- **TASK DESCRIPTION**
Please restate every record below word for word and skip the pictures.

- **DATA PROVIDED**
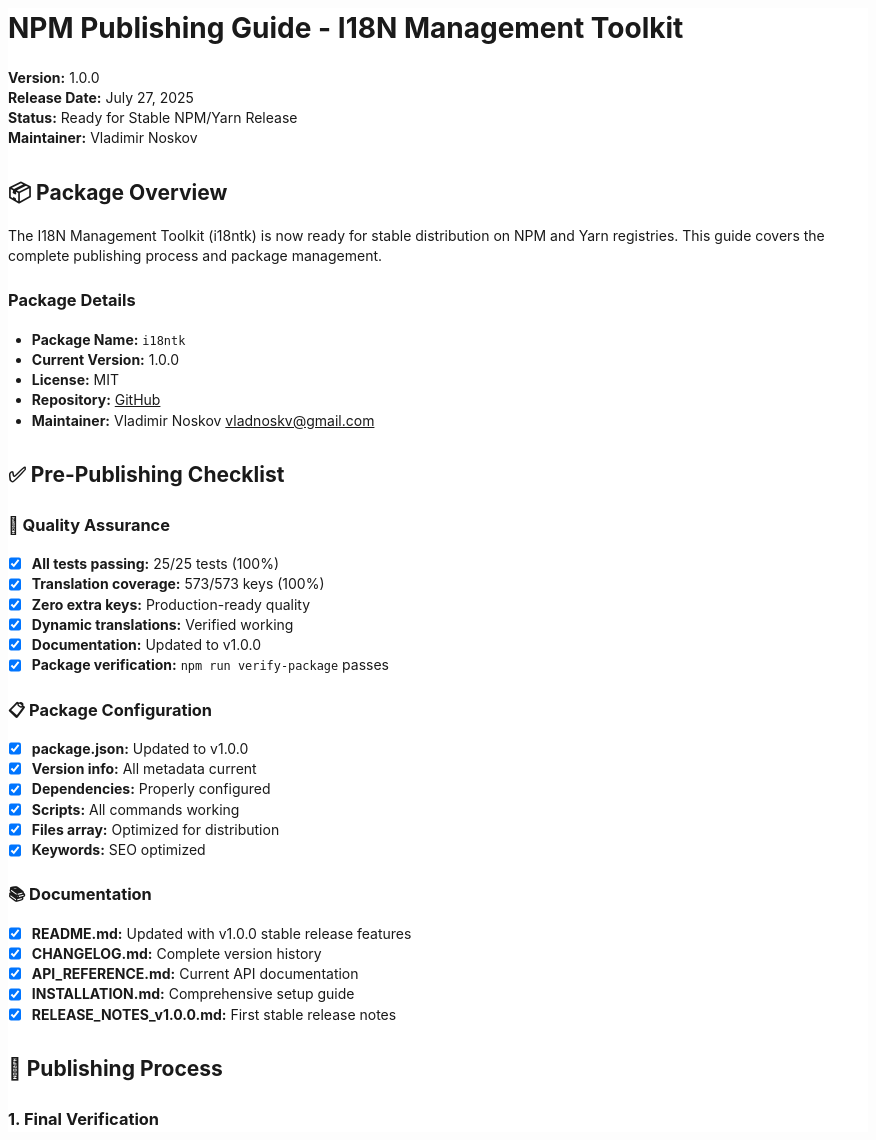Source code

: # NPM Publishing Guide - I18N Management Toolkit

**Version:** 1.0.0  
**Release Date:** July 27, 2025  
**Status:** Ready for Stable NPM/Yarn Release  
**Maintainer:** Vladimir Noskov  

## 📦 Package Overview

The I18N Management Toolkit (i18ntk) is now ready for stable distribution on NPM and Yarn registries. This guide covers the complete publishing process and package management.

### Package Details
- **Package Name:** `i18ntk`
- **Current Version:** 1.0.0
- **License:** MIT
- **Repository:** [GitHub](https://github.com/vladnoskv/i18n-management-toolkit)
- **Maintainer:** Vladimir Noskov <vladnoskv@gmail.com>

## ✅ Pre-Publishing Checklist

### 🧪 Quality Assurance
- [x] **All tests passing:** 25/25 tests (100%)
- [x] **Translation coverage:** 573/573 keys (100%)
- [x] **Zero extra keys:** Production-ready quality
- [x] **Dynamic translations:** Verified working
- [x] **Documentation:** Updated to v1.0.0
- [x] **Package verification:** `npm run verify-package` passes

### 📋 Package Configuration
- [x] **package.json:** Updated to v1.0.0
- [x] **Version info:** All metadata current
- [x] **Dependencies:** Properly configured
- [x] **Scripts:** All commands working
- [x] **Files array:** Optimized for distribution
- [x] **Keywords:** SEO optimized

### 📚 Documentation
- [x] **README.md:** Updated with v1.0.0 stable release features
- [x] **CHANGELOG.md:** Complete version history
- [x] **API_REFERENCE.md:** Current API documentation
- [x] **INSTALLATION.md:** Comprehensive setup guide
- [x] **RELEASE_NOTES_v1.0.0.md:** First stable release notes

## 🚀 Publishing Process

### 1. Final Verification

- **RESPONSE BOX**
Source code

: # NPM Publishing Guide - I18N Management Toolkit

**Version:** 1.0.0  
**Release Date:** July 27, 2025  
**Status:** Ready for Stable NPM/Yarn Release  
**Maintainer:** Vladimir Noskov  

## 📦 Package Overview

The I18N Management Toolkit (i18ntk) is now ready for stable distribution on NPM and Yarn registries. This guide covers the complete publishing process and package management.

### Package Details
- **Package Name:** `i18ntk`
- **Current Version:** 1.0.0
- **License:** MIT
- **Repository:** [GitHub](https://github.com/vladnoskv/i18n-management-toolkit)
- **Maintainer:** Vladimir Noskov <vladnoskv@gmail.com>

## ✅ Pre-Publishing Checklist

### 🧪 Quality Assurance
- [x] **All tests passing:** 25/25 tests (100%)
- [x] **Translation coverage:** 573/573 keys (100%)
- [x] **Zero extra keys:** Production-ready quality
- [x] **Dynamic translations:** Verified working
- [x] **Documentation:** Updated to v1.0.0
- [x] **Package verification:** `npm run verify-package` passes

### 📋 Package Configuration
- [x] **package.json:** Updated to v1.0.0
- [x] **Version info:** All metadata current
- [x] **Dependencies:** Properly configured
- [x] **Scripts:** All commands working
- [x] **Files array:** Optimized for distribution
- [x] **Keywords:** SEO optimized

### 📚 Documentation
- [x] **README.md:** Updated with v1.0.0 stable release features
- [x] **CHANGELOG.md:** Complete version history
- [x] **API_REFERENCE.md:** Current API documentation
- [x] **INSTALLATION.md:** Comprehensive setup guide
- [x] **RELEASE_NOTES_v1.0.0.md:** First stable release notes

## 🚀 Publishing Process

### 1. Final Verification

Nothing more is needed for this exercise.